### PROBLEM TO SOLVE
Write out only the tail of the records, beginning at the line containing "right shoulder: (957, 387)" and including the last line, exactly as written.

Human pose keypoint data
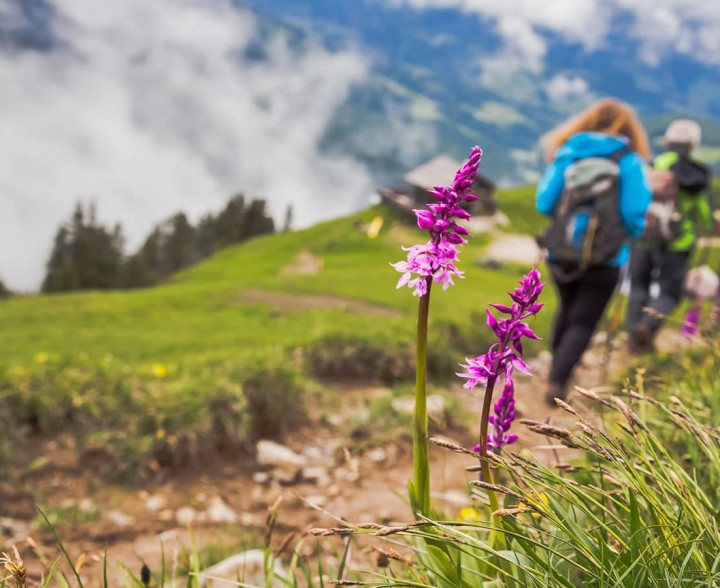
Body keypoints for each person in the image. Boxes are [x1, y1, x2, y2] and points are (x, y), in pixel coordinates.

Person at [536, 98, 652, 405]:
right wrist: (634, 233)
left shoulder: (568, 152)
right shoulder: (628, 160)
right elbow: (634, 212)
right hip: (607, 255)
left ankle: (554, 371)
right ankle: (558, 381)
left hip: (561, 250)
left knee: (567, 308)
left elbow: (544, 203)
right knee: (584, 320)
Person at [626, 119, 715, 353]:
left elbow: (635, 200)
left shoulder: (650, 167)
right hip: (678, 242)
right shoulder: (694, 175)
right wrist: (710, 224)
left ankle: (634, 340)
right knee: (670, 292)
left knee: (638, 288)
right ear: (692, 145)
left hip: (643, 237)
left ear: (668, 141)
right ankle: (648, 326)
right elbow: (703, 215)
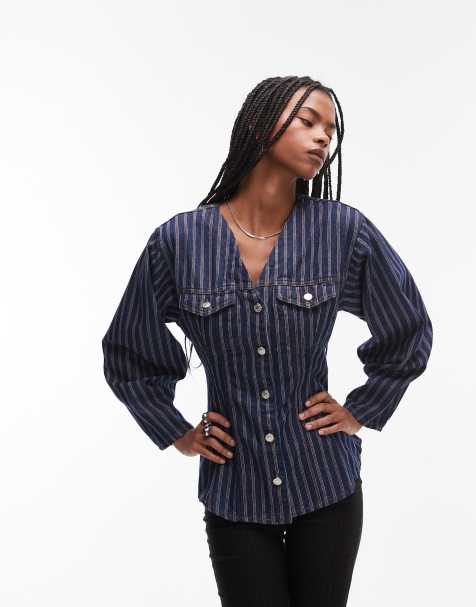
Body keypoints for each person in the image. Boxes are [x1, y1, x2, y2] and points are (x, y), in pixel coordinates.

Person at [101, 75, 433, 606]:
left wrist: (362, 410)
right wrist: (178, 433)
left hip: (325, 483)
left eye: (331, 130)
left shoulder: (342, 232)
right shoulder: (179, 241)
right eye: (309, 121)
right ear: (260, 122)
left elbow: (408, 326)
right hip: (234, 493)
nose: (323, 137)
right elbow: (128, 351)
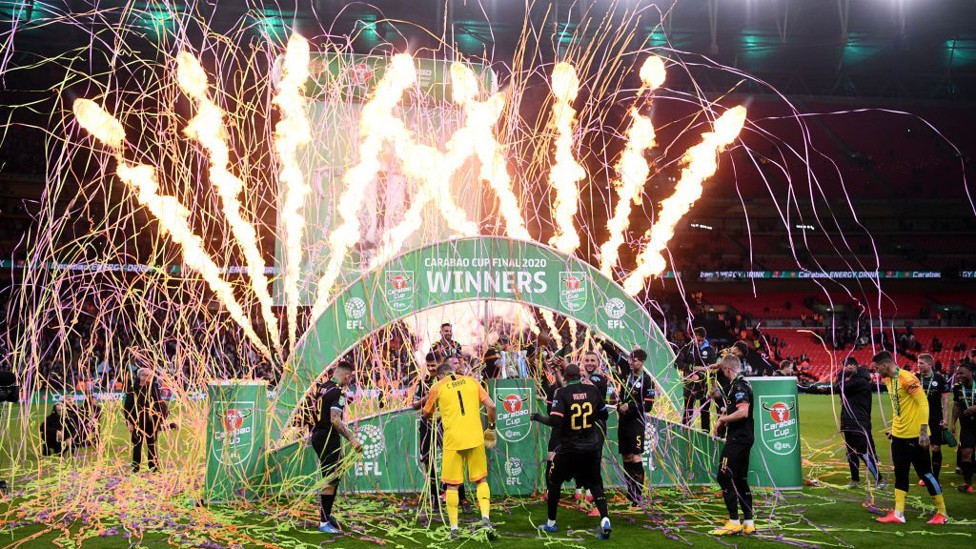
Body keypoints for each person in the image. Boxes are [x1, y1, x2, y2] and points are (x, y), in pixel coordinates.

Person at [531, 364, 612, 540]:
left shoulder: (561, 393)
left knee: (554, 483)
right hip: (591, 447)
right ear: (581, 375)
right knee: (595, 484)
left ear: (565, 377)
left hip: (570, 449)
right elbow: (604, 415)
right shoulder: (593, 391)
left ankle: (551, 523)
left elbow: (555, 421)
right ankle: (605, 519)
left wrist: (537, 417)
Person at [422, 361, 498, 540]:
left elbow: (426, 414)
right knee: (481, 480)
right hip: (475, 438)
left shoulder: (438, 387)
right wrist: (491, 428)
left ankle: (454, 529)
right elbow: (492, 406)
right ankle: (486, 518)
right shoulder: (472, 381)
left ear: (440, 376)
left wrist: (436, 414)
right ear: (453, 371)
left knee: (452, 485)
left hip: (453, 441)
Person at [871, 351, 948, 524]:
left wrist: (923, 432)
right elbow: (900, 406)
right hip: (899, 436)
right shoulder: (888, 380)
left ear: (884, 365)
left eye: (876, 368)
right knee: (900, 473)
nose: (876, 372)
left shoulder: (908, 378)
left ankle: (942, 513)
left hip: (915, 436)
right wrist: (894, 427)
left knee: (925, 473)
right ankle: (898, 513)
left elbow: (923, 403)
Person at [309, 361, 362, 534]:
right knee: (331, 479)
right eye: (351, 377)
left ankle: (327, 514)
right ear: (347, 376)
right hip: (328, 438)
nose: (350, 380)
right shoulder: (339, 393)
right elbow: (335, 419)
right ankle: (324, 522)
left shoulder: (323, 387)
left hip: (317, 434)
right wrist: (352, 439)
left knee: (333, 477)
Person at [710, 354, 756, 536]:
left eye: (722, 370)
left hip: (738, 438)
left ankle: (734, 521)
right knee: (740, 479)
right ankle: (749, 522)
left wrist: (722, 420)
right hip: (745, 437)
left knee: (723, 476)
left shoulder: (738, 386)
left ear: (728, 369)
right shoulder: (741, 384)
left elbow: (743, 412)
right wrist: (724, 418)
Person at [835, 357, 883, 489]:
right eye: (843, 367)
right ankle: (855, 480)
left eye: (847, 366)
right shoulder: (852, 379)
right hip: (849, 419)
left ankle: (880, 480)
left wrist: (843, 375)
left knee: (862, 452)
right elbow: (839, 386)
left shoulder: (861, 381)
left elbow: (839, 387)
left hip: (859, 421)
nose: (845, 369)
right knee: (850, 452)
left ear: (854, 366)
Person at [617, 348, 655, 506]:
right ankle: (630, 490)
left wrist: (630, 406)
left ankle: (638, 495)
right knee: (626, 457)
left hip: (637, 423)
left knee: (635, 456)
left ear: (642, 362)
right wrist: (599, 339)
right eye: (630, 359)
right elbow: (615, 356)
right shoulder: (627, 374)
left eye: (635, 360)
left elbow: (648, 406)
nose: (631, 362)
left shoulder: (647, 380)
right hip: (624, 422)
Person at [123, 368, 167, 473]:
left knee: (152, 444)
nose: (150, 378)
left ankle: (153, 467)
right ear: (141, 376)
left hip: (151, 421)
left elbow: (159, 402)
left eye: (151, 376)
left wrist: (161, 416)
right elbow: (127, 408)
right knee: (137, 445)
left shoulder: (153, 387)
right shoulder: (132, 389)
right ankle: (136, 467)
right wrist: (129, 422)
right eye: (148, 375)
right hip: (137, 421)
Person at [412, 352, 441, 510]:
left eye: (434, 365)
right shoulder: (423, 383)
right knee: (428, 461)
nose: (431, 368)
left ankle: (461, 498)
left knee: (452, 458)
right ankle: (435, 498)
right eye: (428, 365)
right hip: (427, 424)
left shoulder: (446, 381)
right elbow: (414, 404)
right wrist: (428, 397)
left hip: (444, 424)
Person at [917, 354, 950, 484]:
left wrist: (946, 418)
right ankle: (926, 475)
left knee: (936, 448)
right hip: (921, 420)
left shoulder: (939, 379)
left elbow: (946, 400)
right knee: (923, 447)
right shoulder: (915, 378)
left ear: (929, 364)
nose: (918, 365)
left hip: (936, 419)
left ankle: (935, 476)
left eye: (921, 363)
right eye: (918, 363)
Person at [677, 327, 717, 431]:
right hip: (689, 385)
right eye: (697, 339)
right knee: (688, 410)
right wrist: (693, 368)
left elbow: (712, 369)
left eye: (702, 340)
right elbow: (677, 364)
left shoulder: (710, 350)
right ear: (692, 337)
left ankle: (705, 434)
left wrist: (713, 386)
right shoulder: (686, 349)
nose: (699, 342)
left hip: (704, 386)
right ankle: (684, 432)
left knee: (705, 411)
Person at [949, 362, 975, 493]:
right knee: (966, 453)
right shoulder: (957, 387)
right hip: (967, 426)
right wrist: (953, 423)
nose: (959, 376)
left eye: (962, 373)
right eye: (958, 373)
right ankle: (967, 482)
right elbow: (957, 405)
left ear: (970, 372)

### EXERCISE OUTPUT
right shoulder: (957, 387)
right hip: (967, 426)
right wrist: (953, 423)
nose: (959, 376)
left eye: (962, 373)
right eye: (958, 373)
right ankle: (967, 482)
right elbow: (957, 405)
left ear: (970, 372)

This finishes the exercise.